## Your assignment
Using the material below, state how many of its lines contain the string "total", with no other words.

## Entries shown
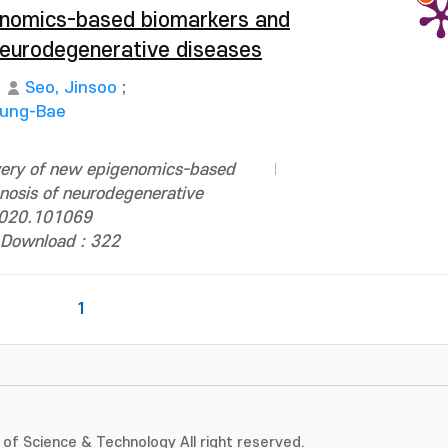
enomics-based biomarkers and
 neurodegenerative diseases
Seo, Jinsoo
;
Sung-Bae
very of new epigenomics-based
nosis of neurodegenerative
.2020.101069
Download : 322
1
of Science & Technology All right reserved.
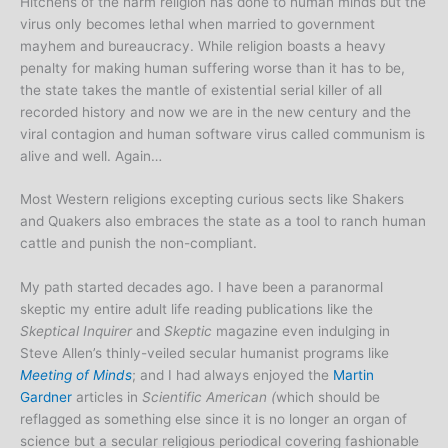
Hitchens of the harm religion has done to human minds but the
virus only becomes lethal when married to government
mayhem and bureaucracy. While religion boasts a heavy
penalty for making human suffering worse than it has to be,
the state takes the mantle of existential serial killer of all
recorded history and now we are in the new century and the
viral contagion and human software virus called communism is
alive and well. Again…
Most Western religions excepting curious sects like Shakers
and Quakers also embraces the state as a tool to ranch human
cattle and punish the non-compliant.
My path started decades ago. I have been a paranormal
skeptic my entire adult life reading publications like the
Skeptical Inquirer
and
Skeptic
magazine even indulging in
Steve Allen’s thinly-veiled secular humanist programs like
Meeting of Minds
; and I had always enjoyed the
Martin
Gardner
articles in
Scientific
American (
which should be
reflagged as something else since it is no longer an organ of
science but a secular religious periodical covering fashionable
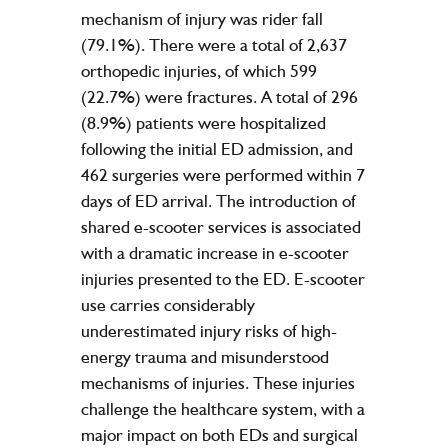
mechanism of injury was rider fall
(79.1%). There were a total of 2,637
orthopedic injuries, of which 599
(22.7%) were fractures. A total of 296
(8.9%) patients were hospitalized
following the initial ED admission, and
462 surgeries were performed within 7
days of ED arrival. The introduction of
shared e-scooter services is associated
with a dramatic increase in e-scooter
injuries presented to the ED. E-scooter
use carries considerably
underestimated injury risks of high-
energy trauma and misunderstood
mechanisms of injuries. These injuries
challenge the healthcare system, with a
major impact on both EDs and surgical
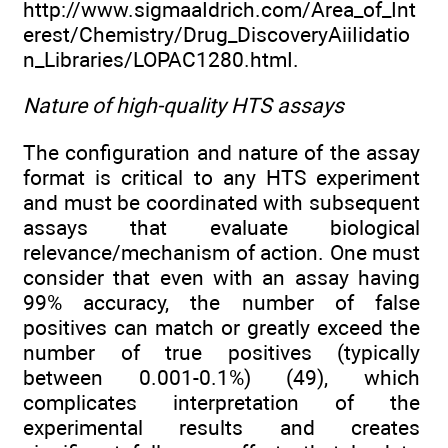
http://www.sigmaaIdrich.com/Area_of_Int
erest/Chemistry/Drug_DiscoveryAiiIidatio
n_Libraries/LOPAC1280.htmI.
Nature of high-quality HTS assays
The configuration and nature of the assay
format is critical to any HTS experiment
and must be coordinated with subsequent
assays that evaluate biological
relevance/mechanism of action. One must
consider that even with an assay having
99% accuracy, the number of false
positives can match or greatly exceed the
number of true positives (typically
between 0.001-0.1%) (49), which
complicates interpretation of the
experimental results and creates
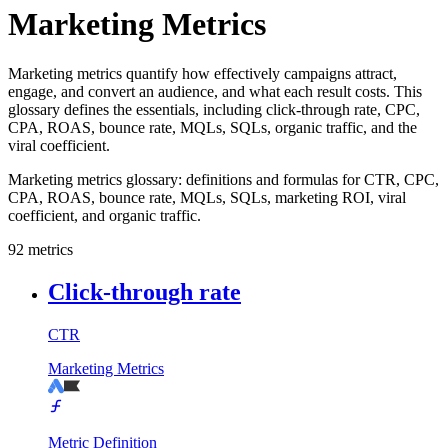
Marketing Metrics
Marketing metrics quantify how effectively campaigns attract,
engage, and convert an audience, and what each result costs. This
glossary defines the essentials, including click-through rate, CPC,
CPA, ROAS, bounce rate, MQLs, SQLs, organic traffic, and the
viral coefficient.
Marketing metrics glossary: definitions and formulas for CTR, CPC,
CPA, ROAS, bounce rate, MQLs, SQLs, marketing ROI, viral
coefficient, and organic traffic.
92
metrics
Click-through rate
CTR
Marketing Metrics
Metric Definition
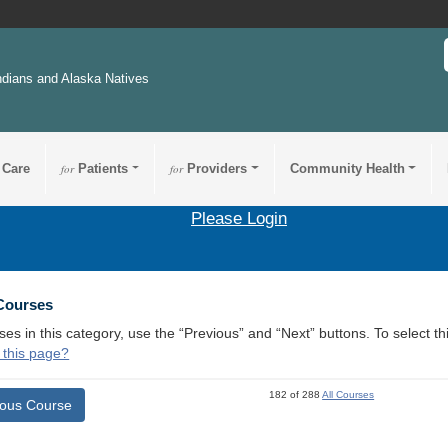
ndians and Alaska Natives
 Care
for
Patients
for
Providers
Community Health
Please Login
 Courses
ses in this category, use the “Previous” and “Next” buttons. To select 
 this page?
182 of 288
All Courses
ious Course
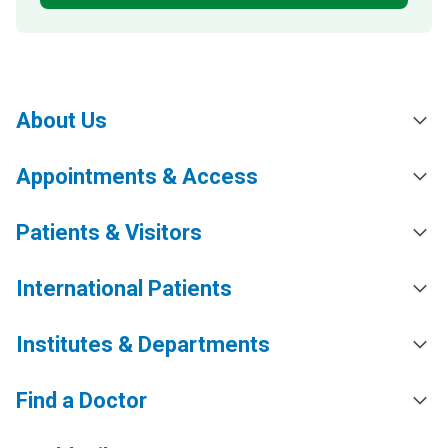
About Us
Appointments & Access
Patients & Visitors
International Patients
Institutes & Departments
Find a Doctor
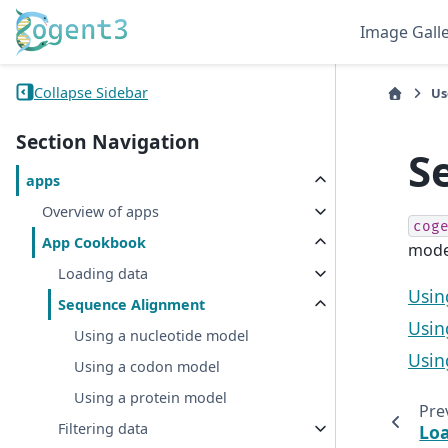
Image Gall
Collapse Sidebar
Us
Section Navigation
S
apps
Overview of apps
cog
App Cookbook
mode
Loading data
Usin
Sequence Alignment
Usin
Using a nucleotide model
Usin
Using a codon model
Using a protein model
Pre
Filtering data
Loa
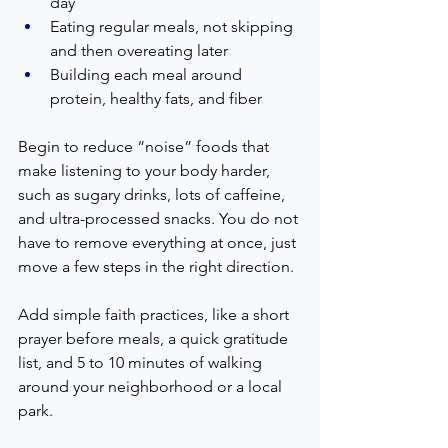
day
Eating regular meals, not skipping 
and then overeating later
Building each meal around 
protein, healthy fats, and fiber
Begin to reduce “noise” foods that 
make listening to your body harder, 
such as sugary drinks, lots of caffeine, 
and ultra-processed snacks. You do not 
have to remove everything at once, just 
move a few steps in the right direction.
Add simple faith practices, like a short 
prayer before meals, a quick gratitude 
list, and 5 to 10 minutes of walking 
around your neighborhood or a local 
park.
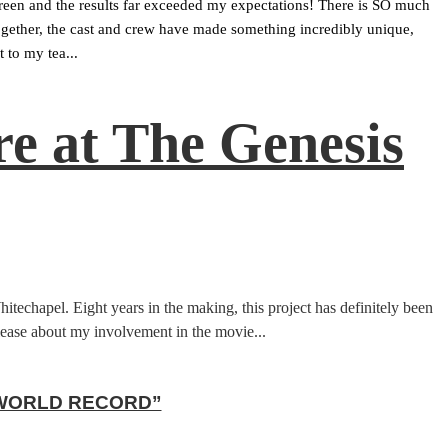
screen and the results far exceeded my expectations! There is SO much 
 Together, the cast and crew have made something incredibly unique, 
 to my tea...
e at The Genesis
chapel. Eight years in the making, this project has definitely been
release about my involvement in the movie...
 WORLD RECORD”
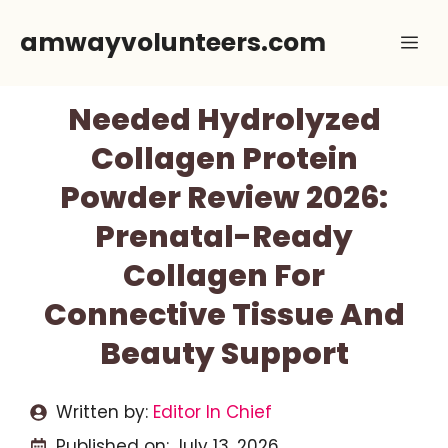
Skip
amwayvolunteers.com
Me
to
content
Needed Hydrolyzed
Collagen Protein
Powder Review 2026:
Prenatal-Ready
Collagen For
Connective Tissue And
Beauty Support
Written by:
Editor In Chief
Published on:
July 13, 2026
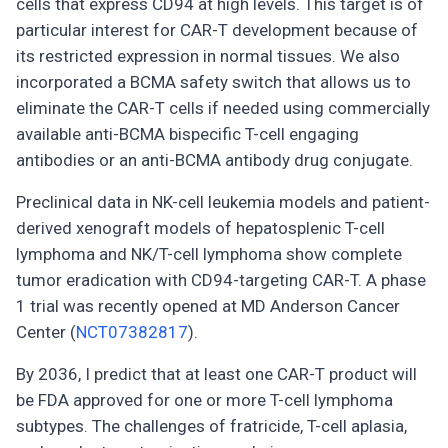
cells that express CD94 at high levels. This target is of
particular interest for CAR-T development because of
its restricted expression in normal tissues. We also
incorporated a BCMA safety switch that allows us to
eliminate the CAR-T cells if needed using commercially
available anti-BCMA bispecific T-cell engaging
antibodies or an anti-BCMA antibody drug conjugate.
Preclinical data in NK-cell leukemia models and patient-
derived xenograft models of hepatosplenic T-cell
lymphoma and NK/T-cell lymphoma show complete
tumor eradication with CD94-targeting CAR-T. A phase
1 trial was recently opened at MD Anderson Cancer
Center (
NCT07382817
).
By 2036, I predict that at least one CAR-T product will
be FDA approved for one or more T-cell lymphoma
subtypes. The challenges of fratricide, T-cell aplasia,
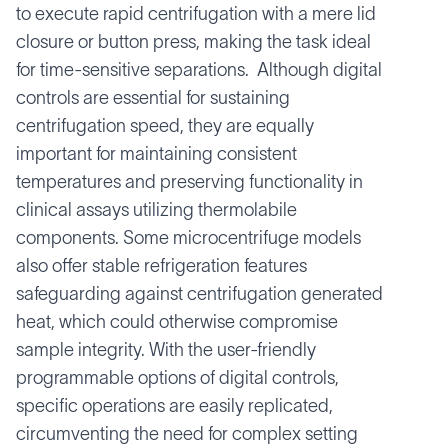
to execute rapid centrifugation with a mere lid
closure or button press, making the task ideal
for time-sensitive separations. Although digital
controls are essential for sustaining
centrifugation speed, they are equally
important for maintaining consistent
temperatures and preserving functionality in
clinical assays utilizing thermolabile
components. Some microcentrifuge models
also offer stable refrigeration features
safeguarding against centrifugation generated
heat, which could otherwise compromise
sample integrity. With the user-friendly
programmable options of digital controls,
specific operations are easily replicated,
circumventing the need for complex setting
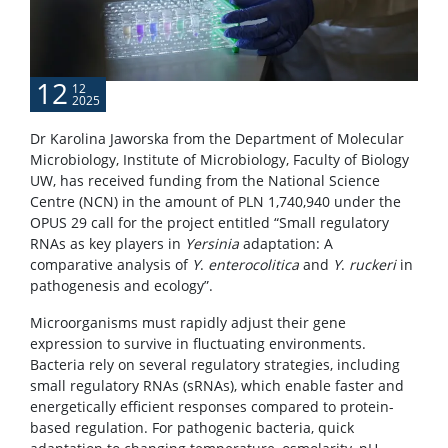
12
12
2025
Dr Karolina Jaworska from the Department of Molecular
Microbiology, Institute of Microbiology, Faculty of Biology
UW, has received funding from the National Science
Centre (NCN) in the amount of PLN 1,740,940 under the
OPUS 29 call for the project entitled “Small regulatory
RNAs as key players in
Yersinia
adaptation: A
comparative analysis of
Y
.
enterocolitica
and
Y
.
ruckeri
in
pathogenesis and ecology”.
Microorganisms must rapidly adjust their gene
expression to survive in fluctuating environments.
Bacteria rely on several regulatory strategies, including
small regulatory RNAs (sRNAs), which enable faster and
energetically efficient responses compared to protein-
based regulation. For pathogenic bacteria, quick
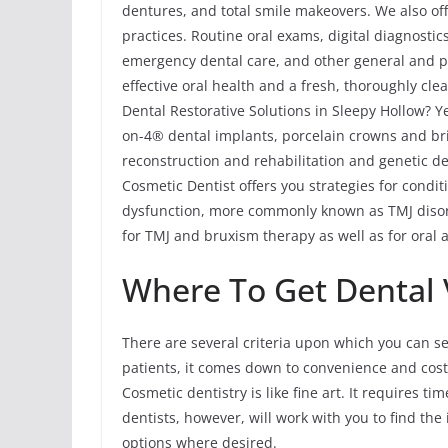
dentures, and total smile makeovers. We also off
practices. Routine oral exams, digital diagnostic
emergency dental care, and other general and p
effective oral health and a fresh, thoroughly c
Dental Restorative Solutions in Sleepy Hollow? Ye
on-4® dental implants, porcelain crowns and brid
reconstruction and rehabilitation and genetic de
Cosmetic Dentist offers you strategies for cond
dysfunction, more commonly known as TMJ disord
for TMJ and bruxism therapy as well as for oral 
Where To Get Dental 
There are several criteria upon which you can se
patients, it comes down to convenience and cost
Cosmetic dentistry is like fine art. It requires t
dentists, however, will work with you to find th
options where desired.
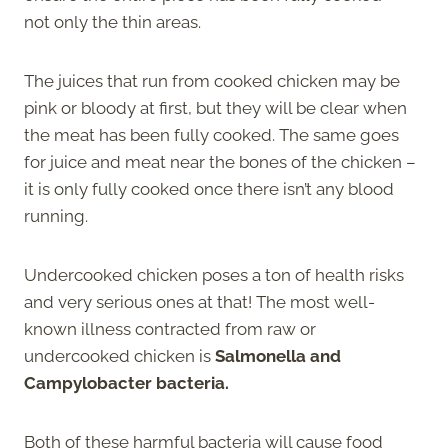
not only the thin areas.
The juices that run from cooked chicken may be
pink or bloody at first, but they will be clear when
the meat has been fully cooked. The same goes
for juice and meat near the bones of the chicken –
it is only fully cooked once there isn’t any blood
running.
Undercooked chicken poses a ton of health risks
and very serious ones at that! The most well-
known illness contracted from raw or
undercooked chicken is
Salmonella and
Campylobacter bacteria.
Both of these harmful bacteria will cause food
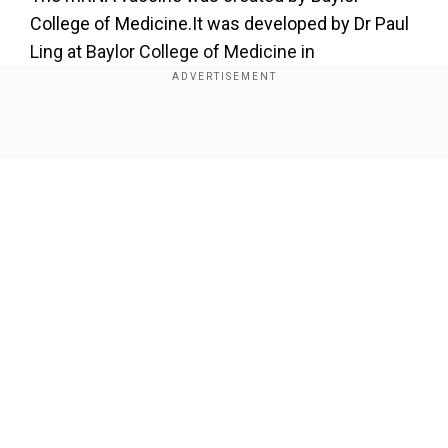
College of Medicine.It was developed by Dr Paul
Ling at Baylor College of Medicine in
collaboration with Houston Zoo's veterinarians
and elephant care team.
Show Full Article
Add WION as a Preferred Source
Today, Tess, our 40-year-old Asian elephant has
received the first-ever dose of an mRNA vaccine
created by virologists at
@bcmhouston
to prevent the
deadly elephant endotheliotropic herpesvirus (EEHV)
Our Network Sites
1A—a devastating viral disease in Asian elephants
worldwide. (1/2)
pic.twitter.com/uvtqmLgWza
—
Houston Zoo (@houstonzoo)
June 18, 2024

## Exercise output
3